Я не могу взять их с собой. Не ребенка и ее младенцев. Не тогда, когда мы планируем вторгнуться в лагерь повстанцев.
Но я могу наказать этого человека за то, что он сделал. Я могу заставить его пожалеть, что он вообще поднял руку на Тессу.
ГЛАВА 2
РЕН
Tэй, говорит, остаточные газы и загрязнение в атмосфере после удара бомбы и возгорания заводов — причина столь неустойчивой погоды. Почему у нас невыносимая жара с самого восхода солнца и резкое падение температуры к закату.
Холод пробегает по моему позвоночнику, когда я сижу у костра, где мы остановились на ночь, на шоссе 66. Прошло всего пару месяцев, а в моем животе еще не начала проявляться растущая внутри меня жизнь, но я каким-то образом чувствую это. Как будто мои внутренние органы перемещаются, освобождая место для моей матки.
Глубокая, судорожная боль пульсирует в моем животе, и я зажмуриваюсь, потирая его рукой, дыша через нос, в то время как ощущение холода и липкости охватывает меня.
— Что случилось? Шестой кладет свою руку поверх моей, тепло его кожи проникает в мои кости. Хотя с тех пор я узнала его настоящее имя, Рис, я слишком часто забываю, называть его тем прозвищем, которое дала ему много лет назад. В конце концов, он настоял, чтобы я продолжала называть его Шесть. Однажды он сказал мне, что скучал по этой песне за годы нашей разлуки, и что она напомнила ему о нашем коротком совместном пребывании в Шолене, когда мы были молоды и невинны.
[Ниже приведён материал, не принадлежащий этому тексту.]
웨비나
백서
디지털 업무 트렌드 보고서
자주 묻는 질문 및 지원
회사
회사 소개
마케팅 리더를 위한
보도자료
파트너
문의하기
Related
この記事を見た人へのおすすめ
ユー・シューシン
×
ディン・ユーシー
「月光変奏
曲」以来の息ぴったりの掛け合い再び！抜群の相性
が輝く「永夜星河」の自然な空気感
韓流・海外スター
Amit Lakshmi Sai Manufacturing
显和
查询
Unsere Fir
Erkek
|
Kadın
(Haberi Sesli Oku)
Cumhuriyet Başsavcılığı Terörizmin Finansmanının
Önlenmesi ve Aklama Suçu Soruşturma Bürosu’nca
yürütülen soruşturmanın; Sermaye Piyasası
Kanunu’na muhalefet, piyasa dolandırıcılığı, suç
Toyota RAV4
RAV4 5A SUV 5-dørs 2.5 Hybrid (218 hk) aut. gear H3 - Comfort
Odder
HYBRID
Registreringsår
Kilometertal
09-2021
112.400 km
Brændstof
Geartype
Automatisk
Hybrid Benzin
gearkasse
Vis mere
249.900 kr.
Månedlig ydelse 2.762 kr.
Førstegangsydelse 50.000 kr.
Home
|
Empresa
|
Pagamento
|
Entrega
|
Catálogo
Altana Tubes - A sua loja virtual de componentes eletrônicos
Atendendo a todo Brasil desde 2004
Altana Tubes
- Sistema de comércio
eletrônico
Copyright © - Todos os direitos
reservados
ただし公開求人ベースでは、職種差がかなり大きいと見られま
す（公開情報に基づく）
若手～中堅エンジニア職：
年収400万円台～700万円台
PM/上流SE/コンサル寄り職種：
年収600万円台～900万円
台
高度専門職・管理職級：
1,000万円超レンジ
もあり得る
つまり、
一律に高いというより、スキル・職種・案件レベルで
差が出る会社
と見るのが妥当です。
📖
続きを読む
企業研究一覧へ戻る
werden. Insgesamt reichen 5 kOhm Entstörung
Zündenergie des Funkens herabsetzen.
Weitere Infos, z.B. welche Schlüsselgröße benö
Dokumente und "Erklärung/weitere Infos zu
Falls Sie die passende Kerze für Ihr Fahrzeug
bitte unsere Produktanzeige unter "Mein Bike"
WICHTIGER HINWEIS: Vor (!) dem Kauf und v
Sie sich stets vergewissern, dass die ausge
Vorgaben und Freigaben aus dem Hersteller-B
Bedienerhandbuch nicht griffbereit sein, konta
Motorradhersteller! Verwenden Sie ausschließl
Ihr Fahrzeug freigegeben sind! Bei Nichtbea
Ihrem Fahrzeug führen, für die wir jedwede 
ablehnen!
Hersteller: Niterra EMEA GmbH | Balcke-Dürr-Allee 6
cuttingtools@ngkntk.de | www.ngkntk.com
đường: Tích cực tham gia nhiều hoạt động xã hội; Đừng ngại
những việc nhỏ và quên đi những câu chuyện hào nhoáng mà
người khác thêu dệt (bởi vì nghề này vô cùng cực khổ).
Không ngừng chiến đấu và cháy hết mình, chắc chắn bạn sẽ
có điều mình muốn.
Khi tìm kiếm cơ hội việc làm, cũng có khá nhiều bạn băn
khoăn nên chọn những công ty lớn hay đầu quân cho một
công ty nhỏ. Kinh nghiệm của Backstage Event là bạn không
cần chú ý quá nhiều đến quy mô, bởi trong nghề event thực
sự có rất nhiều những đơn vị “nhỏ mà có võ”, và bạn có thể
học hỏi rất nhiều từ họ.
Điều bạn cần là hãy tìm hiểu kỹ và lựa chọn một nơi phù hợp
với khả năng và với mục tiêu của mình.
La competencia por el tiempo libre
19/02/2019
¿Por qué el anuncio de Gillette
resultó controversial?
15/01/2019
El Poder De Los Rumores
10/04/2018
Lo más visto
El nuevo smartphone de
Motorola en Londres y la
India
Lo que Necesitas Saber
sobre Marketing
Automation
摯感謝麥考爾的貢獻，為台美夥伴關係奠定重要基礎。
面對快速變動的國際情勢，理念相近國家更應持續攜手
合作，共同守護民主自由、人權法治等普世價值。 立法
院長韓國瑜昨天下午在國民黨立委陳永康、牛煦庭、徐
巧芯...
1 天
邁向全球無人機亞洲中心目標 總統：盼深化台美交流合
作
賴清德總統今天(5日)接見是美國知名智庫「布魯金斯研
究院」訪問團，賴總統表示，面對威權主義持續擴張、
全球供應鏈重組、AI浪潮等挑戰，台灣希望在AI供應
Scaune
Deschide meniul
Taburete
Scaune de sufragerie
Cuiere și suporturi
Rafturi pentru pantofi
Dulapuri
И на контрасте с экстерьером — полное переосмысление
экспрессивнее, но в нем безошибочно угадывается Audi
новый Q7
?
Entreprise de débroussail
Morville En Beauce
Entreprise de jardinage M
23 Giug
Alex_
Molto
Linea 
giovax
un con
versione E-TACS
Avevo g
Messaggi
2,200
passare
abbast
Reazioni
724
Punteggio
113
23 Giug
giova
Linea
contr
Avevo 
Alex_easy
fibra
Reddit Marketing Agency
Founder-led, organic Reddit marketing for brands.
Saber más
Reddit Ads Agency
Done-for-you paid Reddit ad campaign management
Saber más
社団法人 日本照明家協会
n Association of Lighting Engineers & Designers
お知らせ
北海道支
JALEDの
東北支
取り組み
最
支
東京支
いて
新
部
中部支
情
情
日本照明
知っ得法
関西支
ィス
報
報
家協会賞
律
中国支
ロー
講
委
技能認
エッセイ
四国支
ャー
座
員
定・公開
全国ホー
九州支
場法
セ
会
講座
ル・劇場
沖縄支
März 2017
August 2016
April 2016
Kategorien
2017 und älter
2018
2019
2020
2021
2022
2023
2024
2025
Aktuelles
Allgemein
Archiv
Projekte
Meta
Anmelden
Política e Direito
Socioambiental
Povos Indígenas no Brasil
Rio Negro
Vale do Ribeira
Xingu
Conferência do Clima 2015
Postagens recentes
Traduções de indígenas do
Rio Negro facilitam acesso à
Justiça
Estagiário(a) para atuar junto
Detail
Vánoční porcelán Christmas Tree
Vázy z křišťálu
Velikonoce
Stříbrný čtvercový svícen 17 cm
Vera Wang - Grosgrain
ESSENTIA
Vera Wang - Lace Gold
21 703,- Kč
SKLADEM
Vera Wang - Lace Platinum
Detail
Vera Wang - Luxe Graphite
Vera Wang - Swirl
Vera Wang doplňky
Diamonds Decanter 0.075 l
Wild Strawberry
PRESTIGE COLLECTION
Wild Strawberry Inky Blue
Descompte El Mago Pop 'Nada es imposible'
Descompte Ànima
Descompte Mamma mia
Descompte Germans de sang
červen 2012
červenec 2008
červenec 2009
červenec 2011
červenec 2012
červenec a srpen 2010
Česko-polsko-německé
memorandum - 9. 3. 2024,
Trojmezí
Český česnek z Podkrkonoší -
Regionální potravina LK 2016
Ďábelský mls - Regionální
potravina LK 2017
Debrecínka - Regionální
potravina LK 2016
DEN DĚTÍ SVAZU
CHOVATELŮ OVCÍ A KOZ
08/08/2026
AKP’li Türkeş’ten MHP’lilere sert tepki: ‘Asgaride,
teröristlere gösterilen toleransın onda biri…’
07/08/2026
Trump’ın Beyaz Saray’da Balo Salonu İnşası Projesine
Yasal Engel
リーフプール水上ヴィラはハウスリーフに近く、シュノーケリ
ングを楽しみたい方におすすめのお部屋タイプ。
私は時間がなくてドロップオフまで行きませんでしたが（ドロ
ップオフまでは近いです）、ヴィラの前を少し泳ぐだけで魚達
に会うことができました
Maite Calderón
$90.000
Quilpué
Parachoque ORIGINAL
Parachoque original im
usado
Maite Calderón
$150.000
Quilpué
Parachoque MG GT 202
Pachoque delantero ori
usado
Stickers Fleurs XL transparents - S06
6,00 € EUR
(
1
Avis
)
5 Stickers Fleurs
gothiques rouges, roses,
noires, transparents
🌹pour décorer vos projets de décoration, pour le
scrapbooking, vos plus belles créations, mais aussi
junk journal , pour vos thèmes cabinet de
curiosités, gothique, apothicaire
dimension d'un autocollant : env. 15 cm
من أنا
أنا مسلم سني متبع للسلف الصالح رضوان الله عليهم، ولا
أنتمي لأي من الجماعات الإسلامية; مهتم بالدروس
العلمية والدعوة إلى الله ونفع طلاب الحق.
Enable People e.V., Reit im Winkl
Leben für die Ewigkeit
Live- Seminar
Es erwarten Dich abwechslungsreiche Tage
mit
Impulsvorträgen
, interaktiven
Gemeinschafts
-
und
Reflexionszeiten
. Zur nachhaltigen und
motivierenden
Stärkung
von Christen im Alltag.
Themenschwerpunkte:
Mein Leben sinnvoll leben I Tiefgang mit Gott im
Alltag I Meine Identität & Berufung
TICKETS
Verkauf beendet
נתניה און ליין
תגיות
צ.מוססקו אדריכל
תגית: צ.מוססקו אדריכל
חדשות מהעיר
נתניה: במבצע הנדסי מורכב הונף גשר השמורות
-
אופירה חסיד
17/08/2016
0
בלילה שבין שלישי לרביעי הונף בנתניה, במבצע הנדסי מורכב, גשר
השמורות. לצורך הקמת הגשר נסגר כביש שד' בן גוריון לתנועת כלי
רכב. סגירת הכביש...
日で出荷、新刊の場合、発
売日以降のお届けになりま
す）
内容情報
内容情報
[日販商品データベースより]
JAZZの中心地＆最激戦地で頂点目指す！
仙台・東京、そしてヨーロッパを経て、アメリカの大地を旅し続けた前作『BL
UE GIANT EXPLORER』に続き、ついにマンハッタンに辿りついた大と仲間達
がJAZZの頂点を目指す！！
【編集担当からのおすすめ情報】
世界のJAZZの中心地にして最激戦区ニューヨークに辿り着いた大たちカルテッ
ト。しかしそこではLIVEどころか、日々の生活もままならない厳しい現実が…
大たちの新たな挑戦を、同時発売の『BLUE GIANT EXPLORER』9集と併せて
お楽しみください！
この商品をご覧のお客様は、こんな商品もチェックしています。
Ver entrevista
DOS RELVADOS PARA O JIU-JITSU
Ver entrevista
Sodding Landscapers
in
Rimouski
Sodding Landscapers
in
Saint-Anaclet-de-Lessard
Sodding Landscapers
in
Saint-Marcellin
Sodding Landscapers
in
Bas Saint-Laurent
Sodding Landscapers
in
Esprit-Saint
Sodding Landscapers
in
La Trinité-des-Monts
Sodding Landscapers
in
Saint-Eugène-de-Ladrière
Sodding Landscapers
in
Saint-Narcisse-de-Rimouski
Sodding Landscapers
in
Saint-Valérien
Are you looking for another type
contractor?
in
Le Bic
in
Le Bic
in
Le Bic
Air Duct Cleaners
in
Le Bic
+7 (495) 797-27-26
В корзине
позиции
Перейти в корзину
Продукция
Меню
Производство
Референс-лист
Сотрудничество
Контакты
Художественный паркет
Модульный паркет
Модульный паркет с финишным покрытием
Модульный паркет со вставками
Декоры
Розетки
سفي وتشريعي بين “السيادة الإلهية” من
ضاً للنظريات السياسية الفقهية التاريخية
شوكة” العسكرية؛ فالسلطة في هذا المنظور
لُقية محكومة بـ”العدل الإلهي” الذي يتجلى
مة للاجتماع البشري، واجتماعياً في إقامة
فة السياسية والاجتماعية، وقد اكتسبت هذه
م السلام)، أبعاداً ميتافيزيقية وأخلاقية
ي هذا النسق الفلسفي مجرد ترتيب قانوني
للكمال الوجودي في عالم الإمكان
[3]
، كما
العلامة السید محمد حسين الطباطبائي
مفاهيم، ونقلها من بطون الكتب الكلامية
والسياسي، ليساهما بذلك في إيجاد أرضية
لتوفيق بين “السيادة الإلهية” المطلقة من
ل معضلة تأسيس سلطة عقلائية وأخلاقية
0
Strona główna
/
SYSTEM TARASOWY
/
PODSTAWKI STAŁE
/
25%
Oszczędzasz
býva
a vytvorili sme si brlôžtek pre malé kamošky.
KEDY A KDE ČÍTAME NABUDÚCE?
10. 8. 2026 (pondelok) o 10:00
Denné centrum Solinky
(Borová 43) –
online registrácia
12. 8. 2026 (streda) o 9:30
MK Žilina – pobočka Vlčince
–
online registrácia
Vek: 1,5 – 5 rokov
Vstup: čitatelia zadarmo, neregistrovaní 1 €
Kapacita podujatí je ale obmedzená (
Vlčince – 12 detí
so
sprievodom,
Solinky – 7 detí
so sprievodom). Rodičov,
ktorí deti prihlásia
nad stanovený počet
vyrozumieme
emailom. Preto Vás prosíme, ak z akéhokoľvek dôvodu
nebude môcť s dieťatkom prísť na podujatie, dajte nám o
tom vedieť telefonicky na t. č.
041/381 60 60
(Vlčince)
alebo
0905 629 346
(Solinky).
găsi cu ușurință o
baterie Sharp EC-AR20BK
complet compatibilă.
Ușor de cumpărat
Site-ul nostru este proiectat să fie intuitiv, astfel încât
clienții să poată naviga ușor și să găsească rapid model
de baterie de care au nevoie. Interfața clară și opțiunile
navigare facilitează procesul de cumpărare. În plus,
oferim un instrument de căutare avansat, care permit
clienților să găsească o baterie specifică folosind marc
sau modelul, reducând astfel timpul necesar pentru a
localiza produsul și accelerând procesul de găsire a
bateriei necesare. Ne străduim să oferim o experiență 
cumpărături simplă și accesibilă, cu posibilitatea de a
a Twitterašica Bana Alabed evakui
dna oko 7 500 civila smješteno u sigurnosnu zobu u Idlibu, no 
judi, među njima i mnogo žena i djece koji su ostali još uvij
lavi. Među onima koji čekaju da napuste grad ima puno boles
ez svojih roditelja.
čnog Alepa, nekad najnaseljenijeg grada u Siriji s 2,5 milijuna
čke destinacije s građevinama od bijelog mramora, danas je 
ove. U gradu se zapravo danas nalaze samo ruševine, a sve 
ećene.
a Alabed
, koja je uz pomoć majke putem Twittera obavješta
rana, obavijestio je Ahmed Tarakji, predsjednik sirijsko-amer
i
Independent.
Открывая глаза, я замечаю усталость в его взгляде и затеняющую его озабоченность.
— Ничего страшного, я в порядке. Просто немного побаливает после путешествия.
— Тогда нам стоит остаться на пару ночей. Дать тебе отдохнуть.
— Нет. Нам нужно продолжать двигаться. Хорошенько высплюсь ночью, и я буду в порядке. Около двух десятков палаток составляют наш временный лагерь, наряду с дюжиной или около того спальных мешков, расположенных вокруг каждого костра, для мужчин, которые выступают в качестве наблюдателей. Мы покинули Сенизу рано утром, оставив позади лишь немногих выживших из Калико, которые решили не ехать с нами, и сумели пройти половину Нью-Мексико к сумеркам. По словам Ригса, еще через два дня езды мы могли бы попасть во Флориду и найти другое сообщество, работающее на солнечных батареях. Надеюсь, оно более гостеприимное, чем Шолен.
— Не будь жесткой, Маленькая птичка. Мы никуда не спешим. У нас достаточно припасов, чтобы продержаться пару недель в пути.
— На самом деле, я в порядке. Мое тело готовится к рождению ребенка. Наверняка будет некоторый дискомфорт, понимаешь? Улыбаясь, я наклоняюсь вперед, чтобы поцеловать его, и он сжимает мой затылок, удерживая меня от слишком быстрого отстранения.
— До тех пор, пока тебе не будет больно. Ты расскажешь мне, верно?
— Я обещаю.
Его брови сходятся вместе, так сильно напоминая мне мальчика, в которого я влюбилась. Молчаливый созерцательный мальчик с другой стороны стены, который всегда выглядел обеспокоенным.